• TEKS DITAMPILKAN:
Politik Masokisme

Heru Harjo Hutomo
5 Min Read
"Semar Tan Semar," 60x100 cm, kapur di atas papan (Heru Harjo Hutomo, 2020)
"Semar Tan Semar," 60x100 cm, kapur di atas papan (Heru Harjo Hutomo, 2020)

jfid – Dalam kesusastraan terdapat dua sastrawan kontroversial yang akhirnya menjadi nama dari kecenderungan aktivitas seksual yang menyimpang: sadisme dan masokisme—atau biasa disingkat S/M. Sadisme berasal dari kecenderungan, baik pribadi maupun kekaryaan, Marquis de Sade. Sedangkan masokisme berasal dari Leopold von Sacher-Masoch.

Sadisme hidup dalam kecenderungannya untuk mendominasi dan menyiksa—baik secara fisik maupun psikis—pasangannya dan akan mengalami kepuasan ketika pasangannya teraniaya. Adapun masokisme justru hidup dalam kecintaannya pada penganiayaan dan penderitaan yang dilakukan oleh pasangannya.

• DATA TERSEDIA:
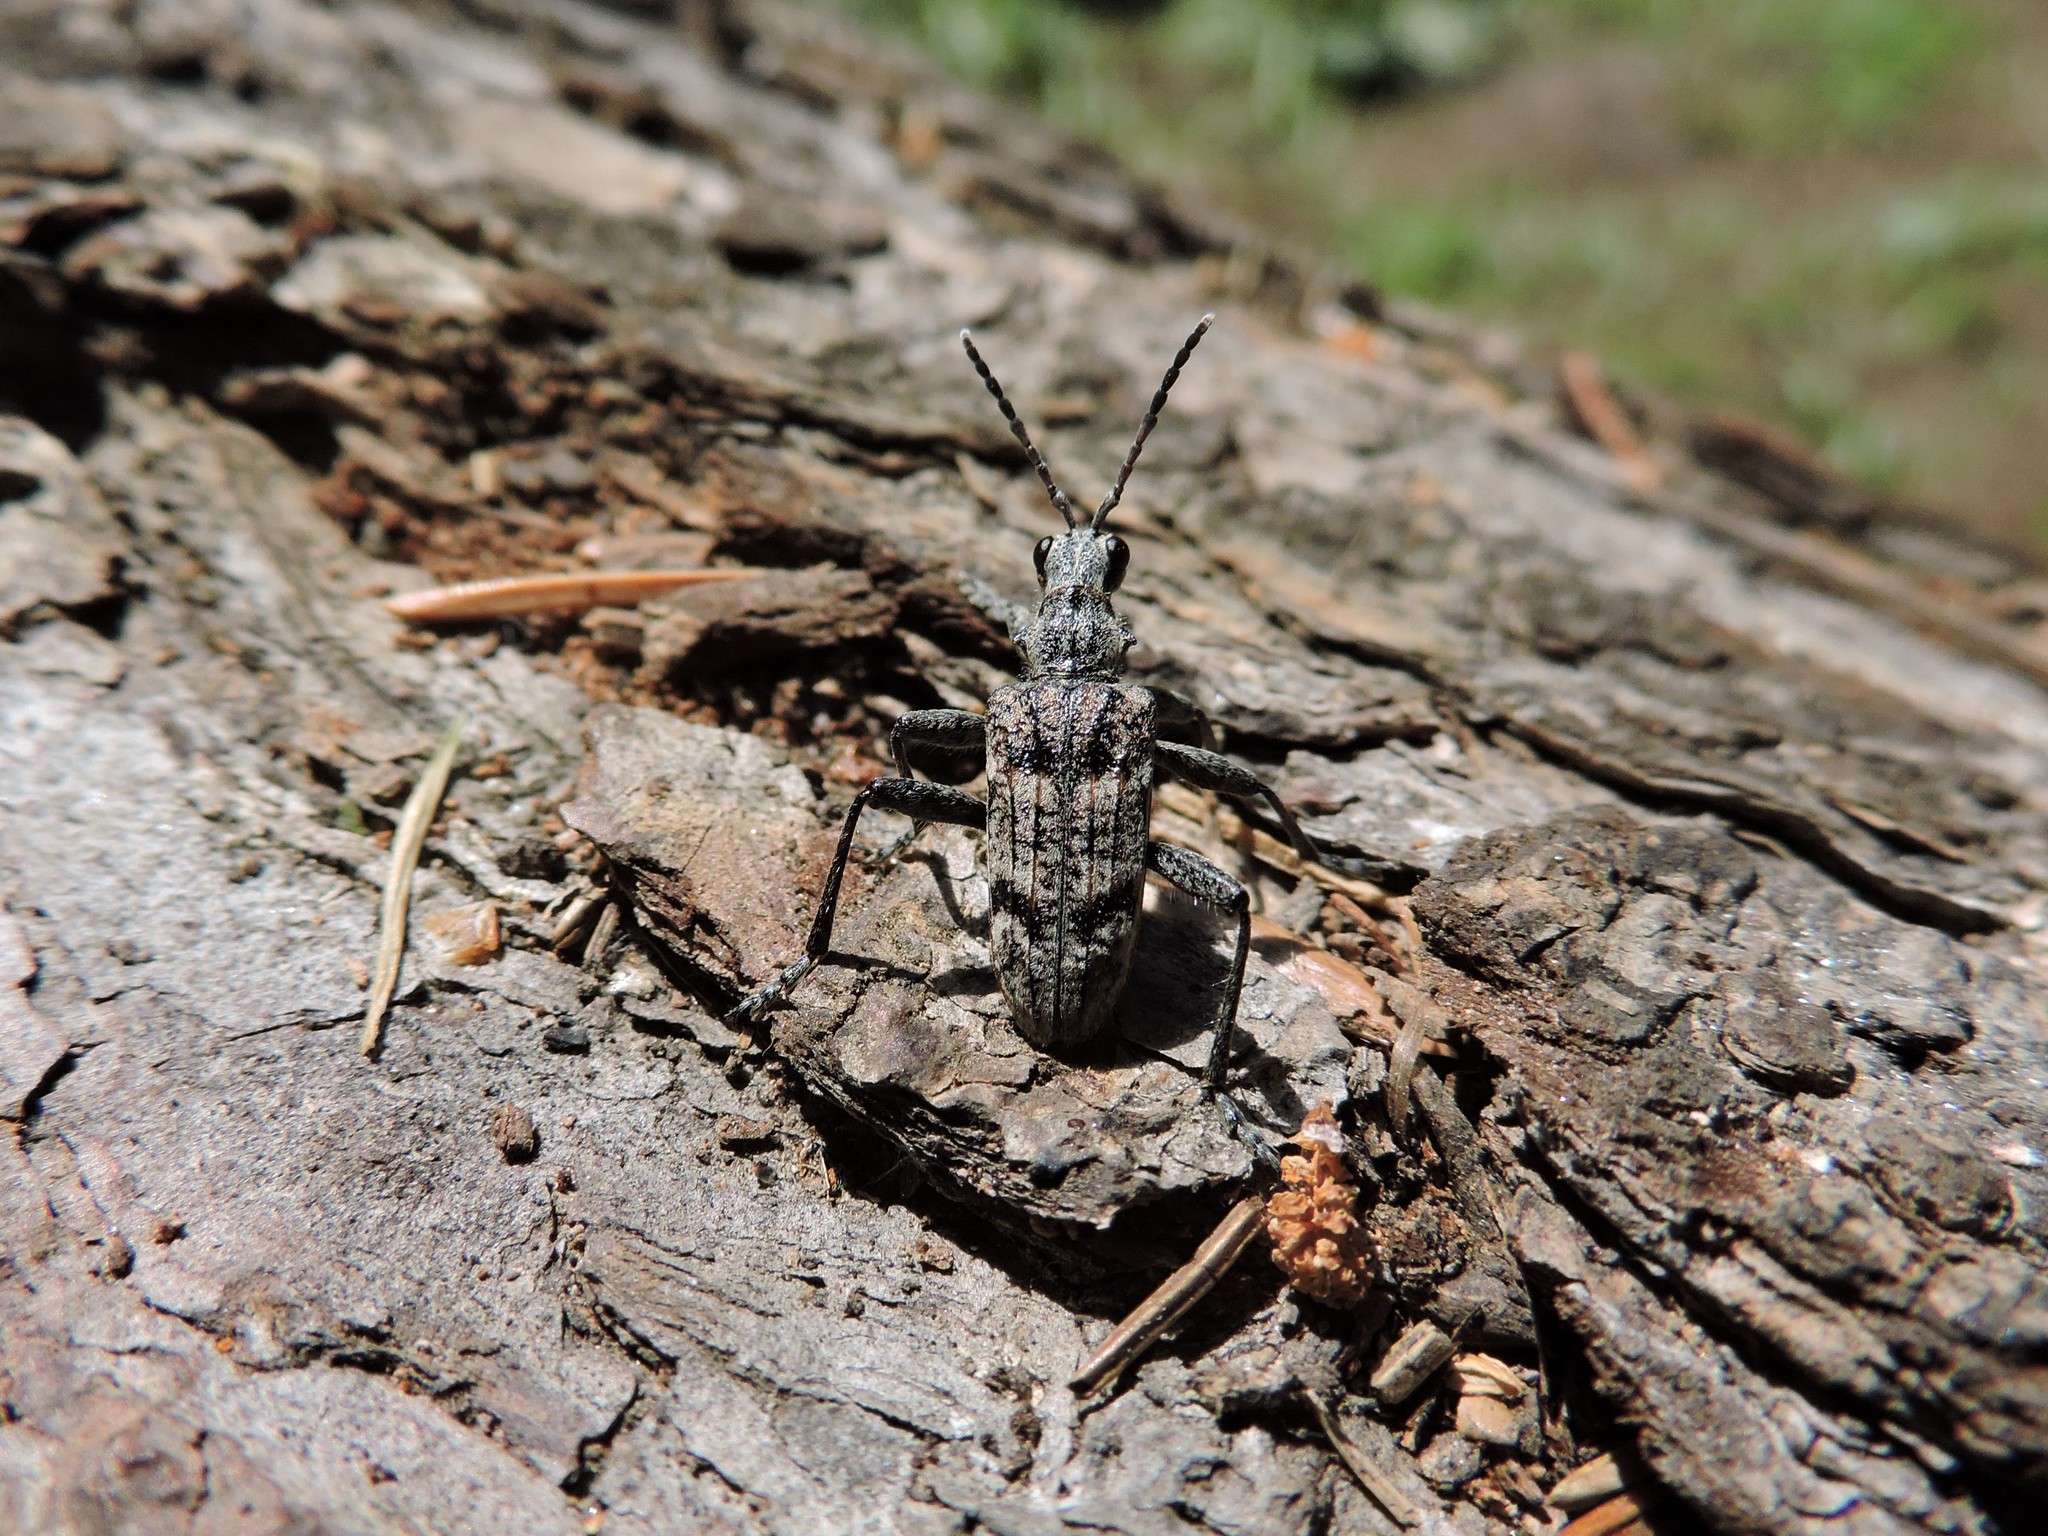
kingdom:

• PETUNJUK: Lanjutkan tulisan tentang politik masokisme, mulai tepat setelah kalimat terakhirnya.

• HASIL AKHIR:
Di hari ini, saya kira, setidaknya ada dua kecenderungan penyimpangan seksual tersebut dalam ranah politik dan kehidupan sehari-hari. Seorang sadis akan dibentuk sedemikian rupa untuk berperilaku kasar dan cenderung untuk mendominasi orang lainnya dalam pergaulan. Pada dirinya akan selalu ditanamkan bahwa cara menyanyangi dan mencintai adalah dengan cara menyiksa sedemikian rupa orang lainnya, baik fisik maupun psikis. Hobi untuk mem-bully dan melontarkan ujaran kebencian, membenamkan dengan cara memakan, “masturbasif” atau mau menang sendiri, adalah termasuk dalam penyimpangan sosial semacam ini. Sedangkan seorang masokis justru dibentuk sebaliknya, pada dirinya akan senantiasa ditanamkan bahwa semua perlakuan sadistis yang secara nalar sangat tak masuk akal adalah sebentuk pembelaan, pertolongan, sayang dan cinta, yang pada akhirnya akan menguntungkannya.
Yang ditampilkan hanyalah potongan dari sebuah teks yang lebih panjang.